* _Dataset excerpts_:

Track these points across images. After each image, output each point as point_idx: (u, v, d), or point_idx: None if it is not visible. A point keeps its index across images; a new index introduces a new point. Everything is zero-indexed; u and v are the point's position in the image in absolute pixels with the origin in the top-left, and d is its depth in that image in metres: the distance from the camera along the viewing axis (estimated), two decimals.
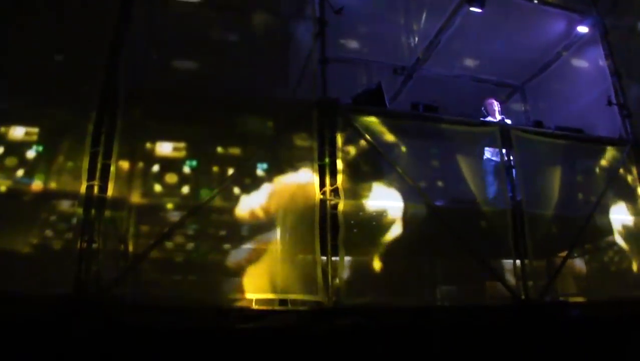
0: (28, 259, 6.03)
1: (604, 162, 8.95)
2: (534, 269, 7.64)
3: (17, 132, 6.54)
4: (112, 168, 6.36)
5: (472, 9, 8.89)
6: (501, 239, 7.50)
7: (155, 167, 6.78)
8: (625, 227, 8.82)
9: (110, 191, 6.26)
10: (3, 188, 6.31)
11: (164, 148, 6.95)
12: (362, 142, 7.14)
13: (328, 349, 6.27)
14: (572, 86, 10.60)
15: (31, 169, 6.40)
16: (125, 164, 6.58)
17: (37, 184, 6.35)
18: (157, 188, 6.72)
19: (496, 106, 9.28)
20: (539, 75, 11.34)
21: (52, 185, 6.42)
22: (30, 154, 6.49)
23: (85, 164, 6.29)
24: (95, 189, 6.21)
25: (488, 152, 8.47)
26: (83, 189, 6.21)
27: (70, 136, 6.50)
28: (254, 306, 6.35)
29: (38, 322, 5.50)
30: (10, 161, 6.37)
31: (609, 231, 8.67)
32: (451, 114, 8.62)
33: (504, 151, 8.00)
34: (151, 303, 6.14)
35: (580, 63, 10.75)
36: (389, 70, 10.78)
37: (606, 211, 8.65)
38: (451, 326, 6.78)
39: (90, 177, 6.25)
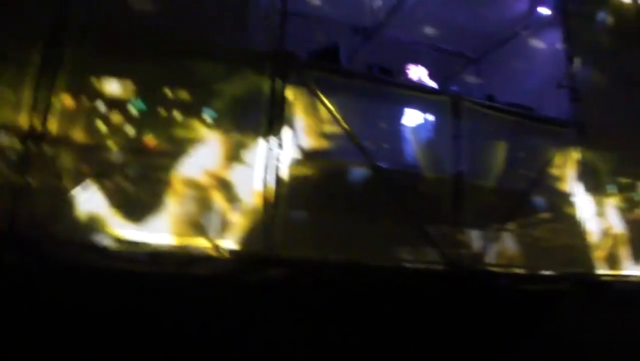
0: None
1: (548, 142, 9.17)
2: (469, 238, 7.86)
3: None
4: (56, 102, 6.21)
5: None
6: (440, 206, 7.67)
7: (101, 105, 6.64)
8: (559, 207, 9.14)
9: (51, 126, 6.13)
10: None
11: (111, 86, 6.80)
12: (313, 98, 7.13)
13: (259, 299, 6.35)
14: (527, 65, 10.74)
15: None
16: (69, 100, 6.43)
17: None
18: (101, 126, 6.60)
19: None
20: (496, 50, 11.47)
21: None
22: None
23: (28, 96, 6.14)
24: (36, 123, 6.07)
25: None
26: (23, 122, 6.05)
27: (13, 65, 6.31)
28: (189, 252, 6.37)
29: None
30: None
31: (544, 208, 8.96)
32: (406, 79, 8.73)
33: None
34: (86, 241, 6.11)
35: (538, 43, 10.86)
36: (349, 29, 10.77)
37: (544, 190, 8.92)
38: (383, 286, 6.94)
39: (32, 110, 6.09)
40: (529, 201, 8.80)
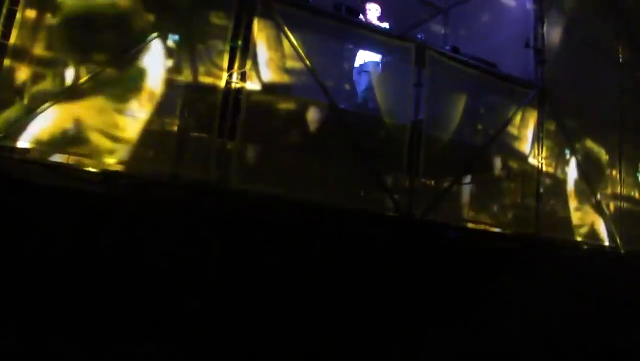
0: None
1: (509, 100, 9.26)
2: (422, 188, 7.96)
3: None
4: (18, 15, 5.99)
5: None
6: (396, 154, 7.71)
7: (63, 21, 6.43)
8: (514, 165, 9.31)
9: (12, 39, 5.92)
10: None
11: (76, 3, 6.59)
12: (278, 32, 7.03)
13: (210, 230, 6.37)
14: (495, 21, 10.79)
15: None
16: (32, 13, 6.22)
17: None
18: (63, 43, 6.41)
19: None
20: (465, 2, 11.40)
21: None
22: None
23: None
24: None
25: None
26: None
27: None
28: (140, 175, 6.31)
29: None
30: None
31: (499, 166, 9.12)
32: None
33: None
34: (44, 160, 6.02)
35: (508, 1, 10.88)
36: None
37: (501, 147, 9.06)
38: (334, 229, 7.01)
39: None
40: (485, 157, 8.91)
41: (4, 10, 5.90)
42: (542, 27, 9.78)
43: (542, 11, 9.84)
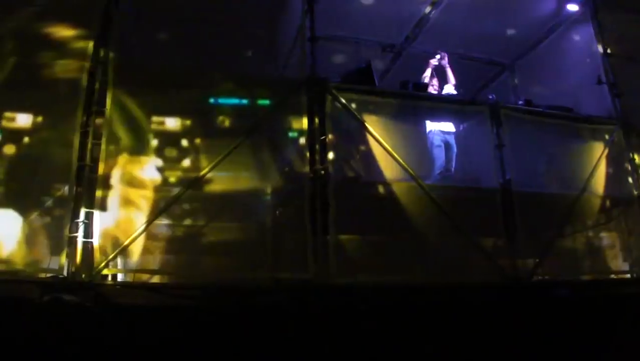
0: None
1: (593, 141, 8.96)
2: (523, 248, 7.68)
3: None
4: (103, 147, 6.29)
5: None
6: (491, 218, 7.52)
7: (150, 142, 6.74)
8: (613, 207, 8.89)
9: (101, 170, 6.20)
10: None
11: (155, 125, 6.89)
12: (352, 121, 7.10)
13: (318, 329, 6.29)
14: (562, 64, 10.53)
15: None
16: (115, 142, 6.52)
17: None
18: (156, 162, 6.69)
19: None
20: (529, 53, 11.25)
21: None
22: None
23: (76, 143, 6.23)
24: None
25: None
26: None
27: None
28: (244, 285, 6.35)
29: None
30: None
31: (598, 210, 8.73)
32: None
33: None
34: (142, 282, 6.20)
35: (571, 41, 10.65)
36: (378, 48, 10.75)
37: (595, 191, 8.70)
38: (441, 305, 6.81)
39: (82, 156, 6.20)
40: (581, 203, 8.57)
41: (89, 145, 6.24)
42: (611, 60, 9.47)
43: (605, 44, 9.57)
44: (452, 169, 8.38)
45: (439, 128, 8.51)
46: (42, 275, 5.91)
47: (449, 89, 9.26)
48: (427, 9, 9.78)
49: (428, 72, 9.21)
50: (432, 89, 9.10)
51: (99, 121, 6.34)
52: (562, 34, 10.62)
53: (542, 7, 10.17)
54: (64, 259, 5.84)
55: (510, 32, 10.58)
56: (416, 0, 9.69)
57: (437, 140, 8.40)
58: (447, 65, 9.40)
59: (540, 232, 8.14)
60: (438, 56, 9.33)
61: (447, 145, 8.40)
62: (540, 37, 10.81)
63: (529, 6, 10.06)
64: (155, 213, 6.35)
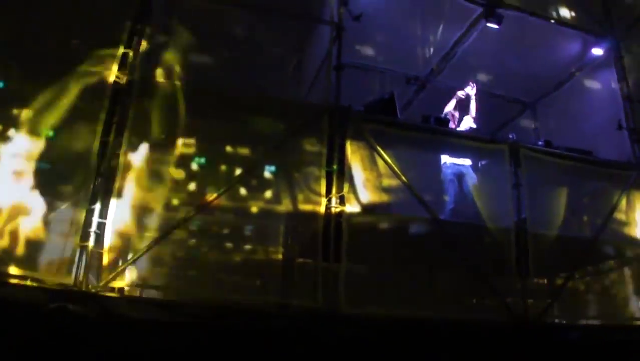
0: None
1: (611, 185, 8.91)
2: (534, 289, 7.64)
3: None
4: (121, 160, 6.36)
5: (489, 24, 8.90)
6: (503, 257, 7.46)
7: (164, 162, 6.78)
8: (628, 252, 8.83)
9: (117, 184, 6.26)
10: None
11: (174, 143, 6.95)
12: (372, 151, 7.12)
13: (323, 358, 6.27)
14: (584, 107, 10.55)
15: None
16: (133, 158, 6.58)
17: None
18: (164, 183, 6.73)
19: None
20: (551, 93, 11.31)
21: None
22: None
23: (94, 158, 6.31)
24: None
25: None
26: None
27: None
28: (252, 307, 6.35)
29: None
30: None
31: (612, 255, 8.67)
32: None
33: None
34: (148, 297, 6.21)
35: (593, 85, 10.71)
36: (402, 79, 10.81)
37: (610, 235, 8.63)
38: (449, 341, 6.76)
39: (99, 165, 6.28)
40: (596, 248, 8.51)
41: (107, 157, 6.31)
42: (632, 106, 9.45)
43: (627, 90, 9.57)
44: (463, 204, 8.35)
45: (452, 161, 8.53)
46: (51, 282, 5.92)
47: (468, 120, 9.28)
48: (454, 45, 9.85)
49: (453, 103, 9.24)
50: (453, 120, 9.15)
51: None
52: (585, 77, 10.66)
53: (567, 49, 10.23)
54: (73, 268, 5.88)
55: (534, 72, 10.58)
56: (443, 36, 9.75)
57: (449, 174, 8.40)
58: (474, 97, 9.42)
59: (553, 273, 8.11)
60: (469, 88, 9.33)
61: (460, 178, 8.37)
62: (564, 79, 10.87)
63: (554, 47, 10.12)
64: (167, 229, 6.38)
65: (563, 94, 11.01)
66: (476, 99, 9.40)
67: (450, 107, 9.23)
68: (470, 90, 9.34)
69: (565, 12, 9.91)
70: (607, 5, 10.07)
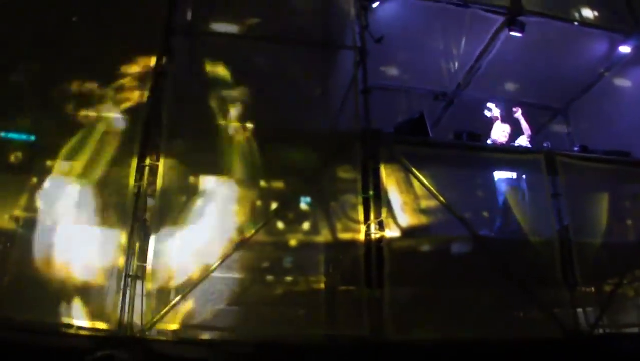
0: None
1: None
2: (583, 299, 7.45)
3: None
4: (157, 202, 6.41)
5: (512, 33, 8.80)
6: (549, 268, 7.32)
7: (199, 200, 6.81)
8: None
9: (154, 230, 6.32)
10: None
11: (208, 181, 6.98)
12: (406, 172, 7.06)
13: None
14: (616, 107, 10.35)
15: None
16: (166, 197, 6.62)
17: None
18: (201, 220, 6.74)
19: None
20: (582, 97, 11.10)
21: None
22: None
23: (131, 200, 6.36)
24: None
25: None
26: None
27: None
28: (297, 342, 6.30)
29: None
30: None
31: None
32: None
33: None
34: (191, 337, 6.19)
35: (624, 83, 10.52)
36: (430, 96, 10.77)
37: None
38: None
39: (137, 208, 6.36)
40: None
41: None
42: None
43: None
44: (507, 218, 8.22)
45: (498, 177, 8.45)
46: (95, 328, 5.95)
47: (523, 140, 9.23)
48: (478, 57, 9.75)
49: (494, 129, 9.23)
50: (503, 135, 9.13)
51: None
52: (615, 77, 10.47)
53: (594, 49, 10.05)
54: (117, 312, 5.91)
55: (562, 76, 10.42)
56: (466, 49, 9.68)
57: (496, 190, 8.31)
58: (521, 117, 9.33)
59: (601, 282, 7.90)
60: (490, 111, 9.26)
61: (504, 193, 8.26)
62: (593, 80, 10.66)
63: (580, 49, 9.95)
64: (210, 268, 6.37)
65: (594, 96, 10.79)
66: (525, 118, 9.32)
67: (495, 134, 9.21)
68: (494, 112, 9.25)
69: (588, 13, 9.73)
70: (630, 1, 9.90)
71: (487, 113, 9.30)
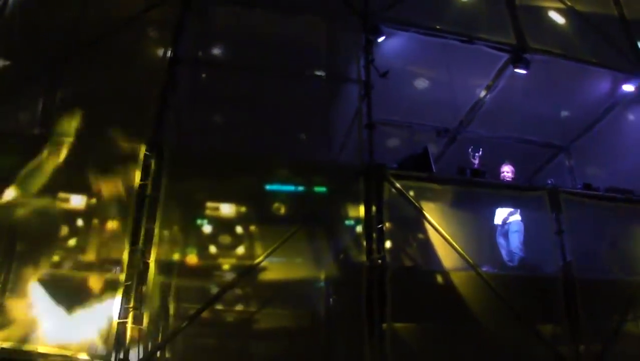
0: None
1: None
2: (586, 336, 7.41)
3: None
4: (156, 231, 6.39)
5: (516, 70, 8.88)
6: (552, 305, 7.31)
7: (205, 229, 6.83)
8: None
9: (153, 256, 6.25)
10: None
11: (209, 211, 7.00)
12: (409, 208, 7.07)
13: None
14: (620, 145, 10.39)
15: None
16: (169, 227, 6.62)
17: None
18: (209, 249, 6.76)
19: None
20: (585, 134, 11.09)
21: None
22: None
23: (129, 228, 6.35)
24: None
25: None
26: (126, 255, 6.22)
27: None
28: None
29: None
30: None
31: None
32: (496, 175, 8.58)
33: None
34: None
35: (627, 121, 10.57)
36: (433, 132, 10.85)
37: None
38: None
39: (134, 242, 6.27)
40: None
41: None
42: None
43: None
44: (511, 255, 8.24)
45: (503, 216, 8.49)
46: None
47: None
48: (482, 94, 9.85)
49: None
50: (508, 175, 9.18)
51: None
52: (618, 115, 10.51)
53: (597, 88, 10.12)
54: (112, 346, 5.85)
55: (565, 114, 10.50)
56: (470, 85, 9.76)
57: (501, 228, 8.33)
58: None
59: (603, 319, 7.86)
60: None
61: (509, 231, 8.29)
62: (596, 119, 10.68)
63: (583, 88, 10.03)
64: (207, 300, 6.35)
65: (597, 134, 10.80)
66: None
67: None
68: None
69: (592, 51, 9.82)
70: (633, 40, 10.00)
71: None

* _Exercise_:
After locating the line with "16: (166, 197, 6.62)" above, return that line and every later line through the one with "71: (487, 113, 9.30)", word for word and with nothing else.

* _Response for this exercise_:
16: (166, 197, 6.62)
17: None
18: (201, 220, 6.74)
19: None
20: (582, 97, 11.10)
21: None
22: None
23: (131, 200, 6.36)
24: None
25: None
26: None
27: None
28: (297, 342, 6.30)
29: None
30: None
31: None
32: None
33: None
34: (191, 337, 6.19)
35: (624, 83, 10.52)
36: (430, 96, 10.77)
37: None
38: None
39: (137, 208, 6.36)
40: None
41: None
42: None
43: None
44: (507, 218, 8.22)
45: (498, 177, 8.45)
46: (95, 328, 5.95)
47: (523, 140, 9.23)
48: (478, 57, 9.75)
49: (494, 129, 9.23)
50: (503, 135, 9.13)
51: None
52: (615, 77, 10.47)
53: (594, 49, 10.05)
54: (117, 312, 5.91)
55: (562, 76, 10.42)
56: (466, 49, 9.68)
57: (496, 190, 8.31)
58: (521, 117, 9.33)
59: (601, 282, 7.90)
60: (490, 111, 9.26)
61: (504, 193, 8.26)
62: (593, 80, 10.66)
63: (580, 49, 9.95)
64: (210, 268, 6.37)
65: (594, 96, 10.79)
66: (525, 118, 9.32)
67: (495, 134, 9.21)
68: (494, 112, 9.25)
69: (588, 13, 9.73)
70: (630, 1, 9.90)
71: (487, 113, 9.30)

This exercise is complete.